Where do you get the life expectancies from?

Are you factoring in mortality from the current age to 65?

Why not just get spousal consent from the woman and the exposure is $0? Also, my vague recollection in these cases is that the full 50% benefit must be provided if consent is not obtained and the spouse were to raise a stink. In other words, if the annuity was $887.37, you would have to provide an SLA of 1/2 that and the value of that annuity is your maximum exposure.

"What's in the big salad?"

"Big lettuce, big carrots, tomatoes like volleyballs."

Guest crosseyedtester
Posted

Life Expectancies are from a local state data book. Along with the historical annuity rates..I'm considering those because I just don't know any better. That's why I'm posting.

The client feels it will be difficult to go back in time and obtain all those spousal consents and would first like to know what the total exposure is before putting in the cost to get those consents.

The factor I'm using is a single life mortality factor starting at current spouse age, deferred to spouse age (80 if female) at expected employee death (83 if male). I'm dividing the survivor portion by the annuity to come up with present value.

Thank you for your input.

Posted

The calculation is going to be to hard to explain I fear.

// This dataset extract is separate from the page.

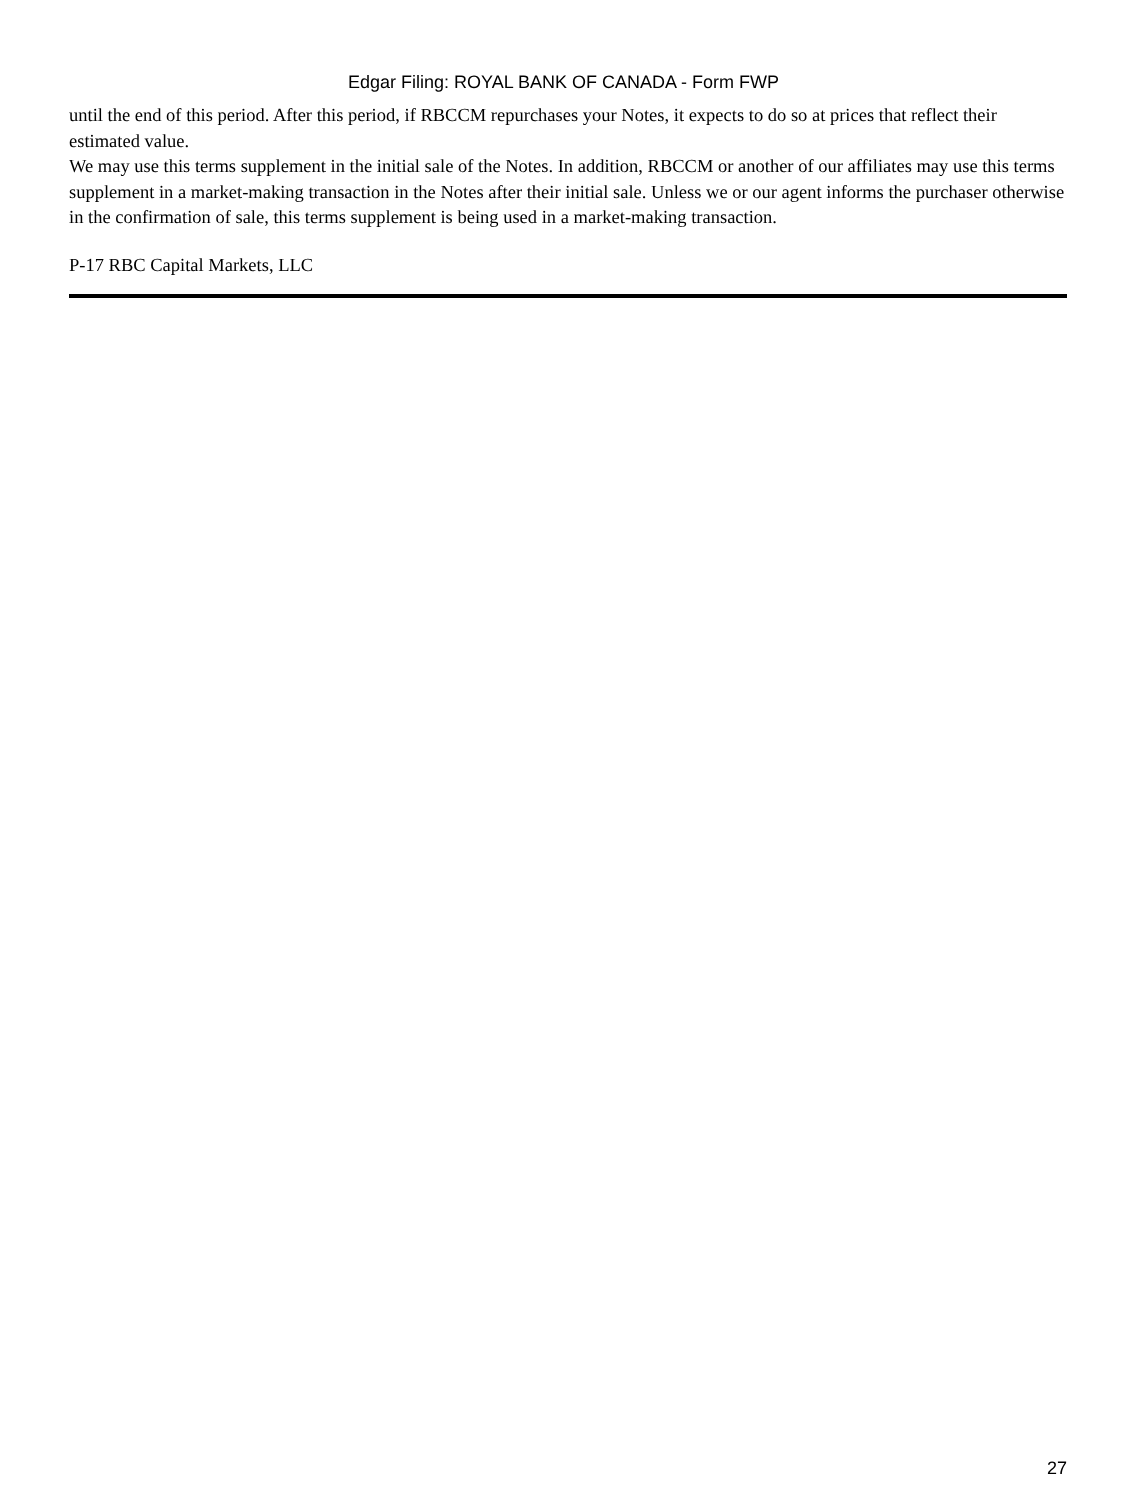Edgar Filing: ROYAL BANK OF CANADA - Form FWP
until the end of this period. After this period, if RBCCM repurchases your Notes, it expects to do so at prices that reflect their estimated value.
We may use this terms supplement in the initial sale of the Notes. In addition, RBCCM or another of our affiliates may use this terms supplement in a market-making transaction in the Notes after their initial sale. Unless we or our agent informs the purchaser otherwise in the confirmation of sale, this terms supplement is being used in a market-making transaction.
P-17 RBC Capital Markets, LLC
27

Rev Proc. 2003-44 Section 6.04 does say that the QJSA annuity that would have been payable upon the death of the participant is needed if no spousal consent can be obtained and the participant makes a claim. As Katherine pointed out, the participant would actually have to die.

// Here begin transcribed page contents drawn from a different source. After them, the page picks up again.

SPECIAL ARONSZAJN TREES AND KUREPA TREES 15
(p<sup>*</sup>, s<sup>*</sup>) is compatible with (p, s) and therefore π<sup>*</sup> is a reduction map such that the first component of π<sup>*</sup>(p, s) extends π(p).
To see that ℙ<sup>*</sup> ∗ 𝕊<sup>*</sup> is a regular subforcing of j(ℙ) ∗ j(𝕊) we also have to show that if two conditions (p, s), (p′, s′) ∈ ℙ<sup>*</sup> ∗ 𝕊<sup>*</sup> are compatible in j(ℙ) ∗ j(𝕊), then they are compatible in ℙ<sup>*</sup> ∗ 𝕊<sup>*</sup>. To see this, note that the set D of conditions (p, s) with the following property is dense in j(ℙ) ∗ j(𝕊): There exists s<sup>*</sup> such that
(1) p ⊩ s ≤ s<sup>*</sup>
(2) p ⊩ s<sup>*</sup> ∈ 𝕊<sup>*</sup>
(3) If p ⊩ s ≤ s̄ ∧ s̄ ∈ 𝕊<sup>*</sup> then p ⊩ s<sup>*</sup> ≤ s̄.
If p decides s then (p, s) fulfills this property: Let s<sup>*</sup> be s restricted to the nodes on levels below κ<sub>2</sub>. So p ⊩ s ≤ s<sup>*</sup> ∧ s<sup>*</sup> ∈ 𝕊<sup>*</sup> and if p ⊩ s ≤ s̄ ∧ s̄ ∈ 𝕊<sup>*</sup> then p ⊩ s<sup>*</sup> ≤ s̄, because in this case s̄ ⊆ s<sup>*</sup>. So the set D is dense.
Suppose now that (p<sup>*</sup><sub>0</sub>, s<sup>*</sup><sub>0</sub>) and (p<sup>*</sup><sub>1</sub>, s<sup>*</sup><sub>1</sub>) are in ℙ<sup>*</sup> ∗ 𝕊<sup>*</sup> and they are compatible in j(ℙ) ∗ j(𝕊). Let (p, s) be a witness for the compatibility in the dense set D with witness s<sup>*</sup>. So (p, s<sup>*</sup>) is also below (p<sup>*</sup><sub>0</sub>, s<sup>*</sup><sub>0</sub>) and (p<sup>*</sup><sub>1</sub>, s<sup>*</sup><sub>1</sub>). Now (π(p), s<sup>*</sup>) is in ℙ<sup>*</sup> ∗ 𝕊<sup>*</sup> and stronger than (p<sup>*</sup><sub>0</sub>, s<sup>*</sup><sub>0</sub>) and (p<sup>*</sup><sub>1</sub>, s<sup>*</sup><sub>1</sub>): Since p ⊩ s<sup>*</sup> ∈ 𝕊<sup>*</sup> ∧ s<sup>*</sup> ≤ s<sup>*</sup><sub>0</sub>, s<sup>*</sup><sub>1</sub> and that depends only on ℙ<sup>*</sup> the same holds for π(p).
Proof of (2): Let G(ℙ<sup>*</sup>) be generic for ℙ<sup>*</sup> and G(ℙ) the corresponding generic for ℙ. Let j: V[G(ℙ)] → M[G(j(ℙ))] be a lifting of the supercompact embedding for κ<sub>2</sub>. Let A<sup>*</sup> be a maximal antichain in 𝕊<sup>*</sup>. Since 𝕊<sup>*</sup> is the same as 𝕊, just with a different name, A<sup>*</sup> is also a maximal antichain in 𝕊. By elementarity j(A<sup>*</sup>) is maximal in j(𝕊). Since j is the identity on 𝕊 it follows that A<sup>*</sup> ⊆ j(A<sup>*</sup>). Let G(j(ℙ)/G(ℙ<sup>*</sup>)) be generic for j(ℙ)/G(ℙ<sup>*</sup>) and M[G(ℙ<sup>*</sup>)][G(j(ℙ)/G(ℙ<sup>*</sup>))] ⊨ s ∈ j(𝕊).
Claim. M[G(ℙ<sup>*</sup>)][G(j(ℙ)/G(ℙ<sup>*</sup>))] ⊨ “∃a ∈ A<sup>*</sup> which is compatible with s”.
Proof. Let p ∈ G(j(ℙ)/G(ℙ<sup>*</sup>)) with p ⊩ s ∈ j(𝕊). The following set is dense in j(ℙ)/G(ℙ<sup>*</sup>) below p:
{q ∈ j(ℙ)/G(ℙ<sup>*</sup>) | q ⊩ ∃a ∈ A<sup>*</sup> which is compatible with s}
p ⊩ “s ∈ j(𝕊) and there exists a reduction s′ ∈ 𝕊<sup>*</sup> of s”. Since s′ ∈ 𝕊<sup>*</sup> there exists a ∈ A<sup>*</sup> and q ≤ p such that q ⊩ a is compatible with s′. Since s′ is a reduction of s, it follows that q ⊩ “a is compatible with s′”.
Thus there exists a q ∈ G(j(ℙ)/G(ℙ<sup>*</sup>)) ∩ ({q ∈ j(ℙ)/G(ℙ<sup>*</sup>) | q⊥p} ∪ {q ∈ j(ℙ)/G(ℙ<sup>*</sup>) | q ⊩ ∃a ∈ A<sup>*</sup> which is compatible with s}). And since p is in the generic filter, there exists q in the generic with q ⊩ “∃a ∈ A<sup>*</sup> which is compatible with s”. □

So in your case with a deferred annuity to 65 it is valued as a series of probabilities:

PV of 65 annuity start = QJSA amount * prob husband dies before 65 * prob wife lives to 62 * SLA APR 62 /(1+i)^25

PV of 66 annuity start = QJSA amount * prob husband lives to 65 * prob husband dies during 65 to 66 * prob wife lives to 63 * SLA 63 /(1+i)^26

This continues until the end of the mortality table. You add up all the values. Have fun.

(I found an error.)

"What's in the big salad?"

"Big lettuce, big carrots, tomatoes like volleyballs."

Posted

There are probably some unanswered questions here. This plan administrator should hire a competent pension actuary, who will know the right questions to ask. As luck would have it, many of us are contributors to these Message Boards. Another source of information, no surprise, is our friendly neighborhood webmaster, who has created http://www.benefitslink.com/yellowpages/actuary.shtml

I'm a retirement actuary. Nothing about my comments is intended or should be construed as investment, tax, legal or accounting advice. Occasionally, but not all the time, it might be reasonable to interpret my comments as actuarial or consulting advice.